Exactas não, mais do que isso: precisas, certeiras…

Quando nos ensinam na escola que menos com menos dá mais, diz a matemática, não parece lógico. Mas é assim, menos com menos dá mais. Se cada um dá menos, terá de ser um menos em proporções iguais para dar mais? A matemática nunca foi o meu forte. Dá mais como? Se é menos, e que eu saiba o menos é pouco. Convencionou-se que é pouco. Ou é um menos com qualidade e por isso fica positivo? Não é a proporção mas a intensidade. Ou tem de se trabalhar mais para que o pouco se converta em muito? Ou mais.

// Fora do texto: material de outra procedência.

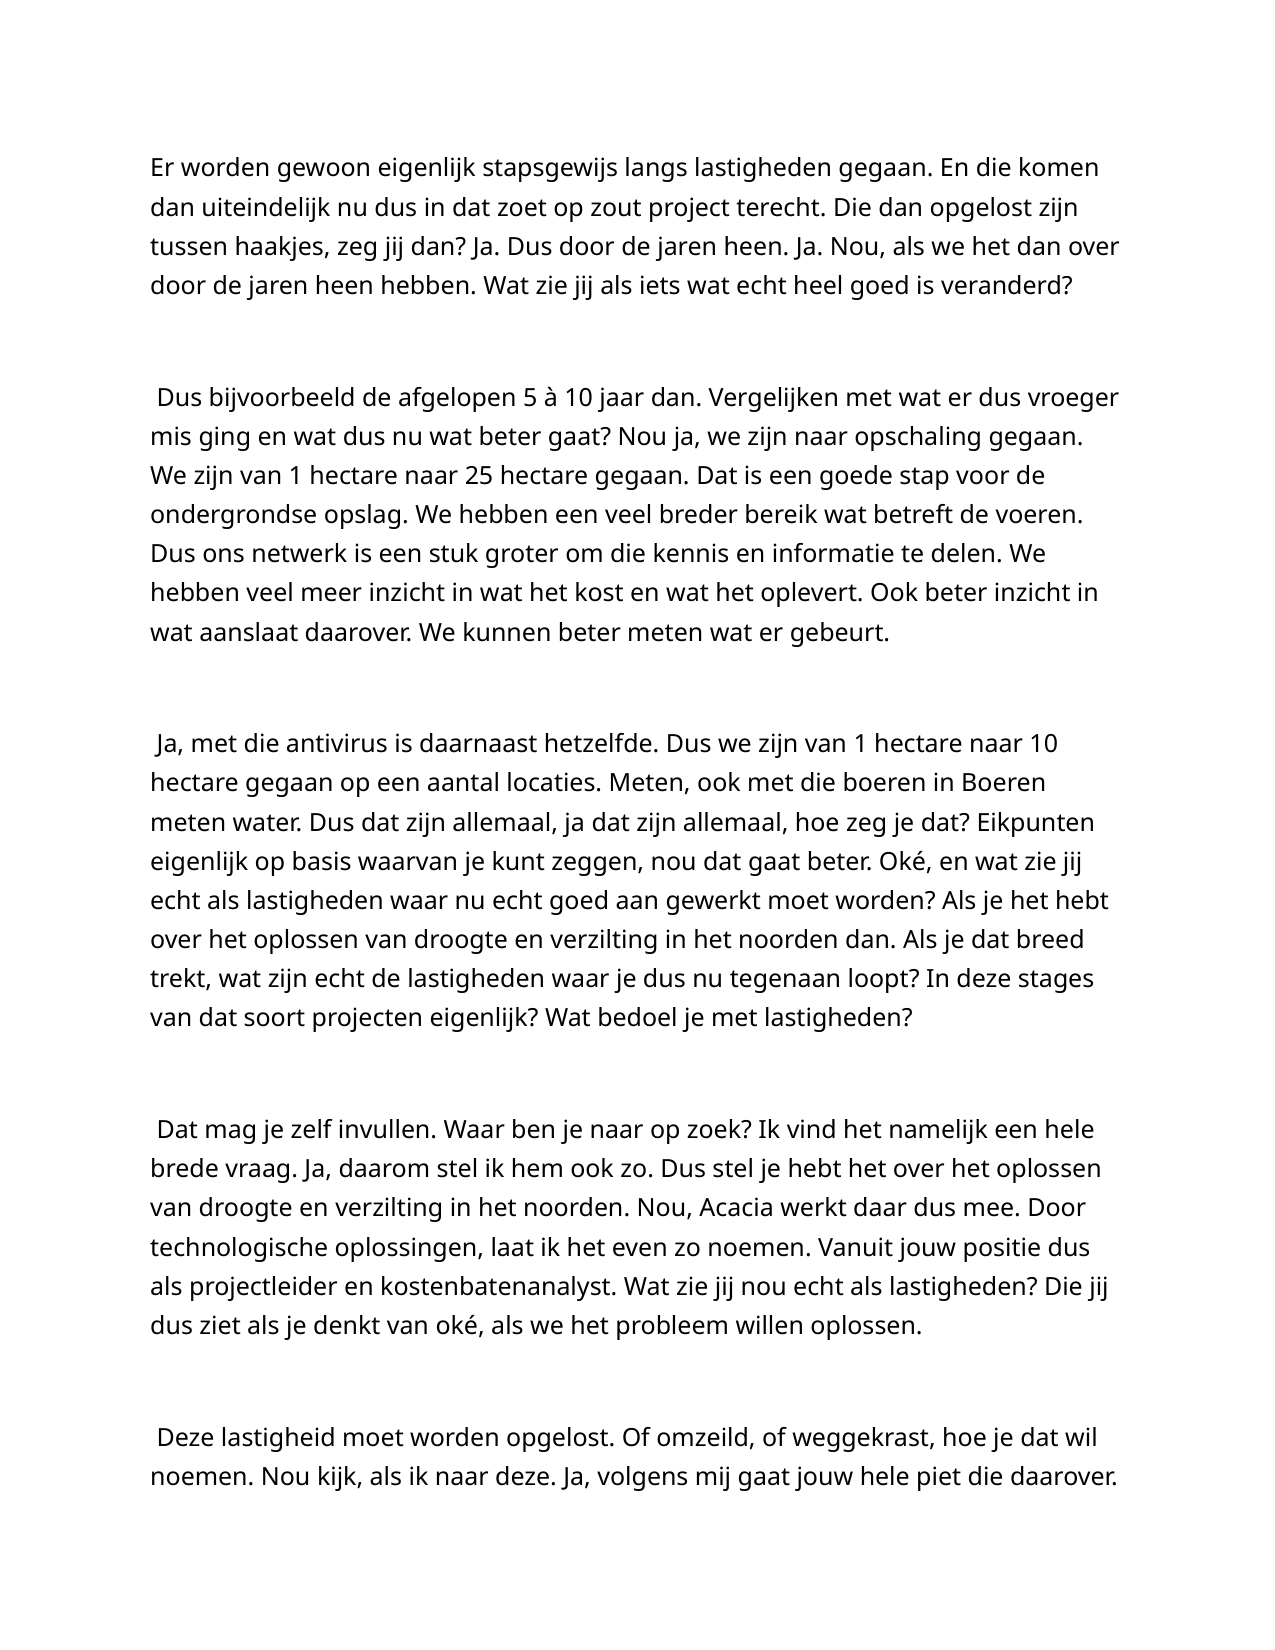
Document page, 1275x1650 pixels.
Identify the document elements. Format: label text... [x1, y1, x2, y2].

O mais pode não ser necessariamente muito. Esta é uma boa reflexão para acompanhar com álcool.

Se ambas as partes dão cada vez menos, tendem a desaparecer. Os elos quero dizer… nenhuma relação se mantém a conta gotas. Ou não devia. Hoje tudo é possível e permitido desde que aceite por ambas as partes. Só que alguém fica sempre prejudicado, porque dá mais na esperança de aumentar a proporção em que recebe, é um risco que se corre. É uma consequência que pressupõe um resultado. Aqui já devo estar a entrar nas complexas equações, e resolver isso só com treino. E a matemática nunca foi o meu forte. 

E depois a sabedoria popular diz estas coisas.
Em que ficamos? Na ciência ou no senso comum?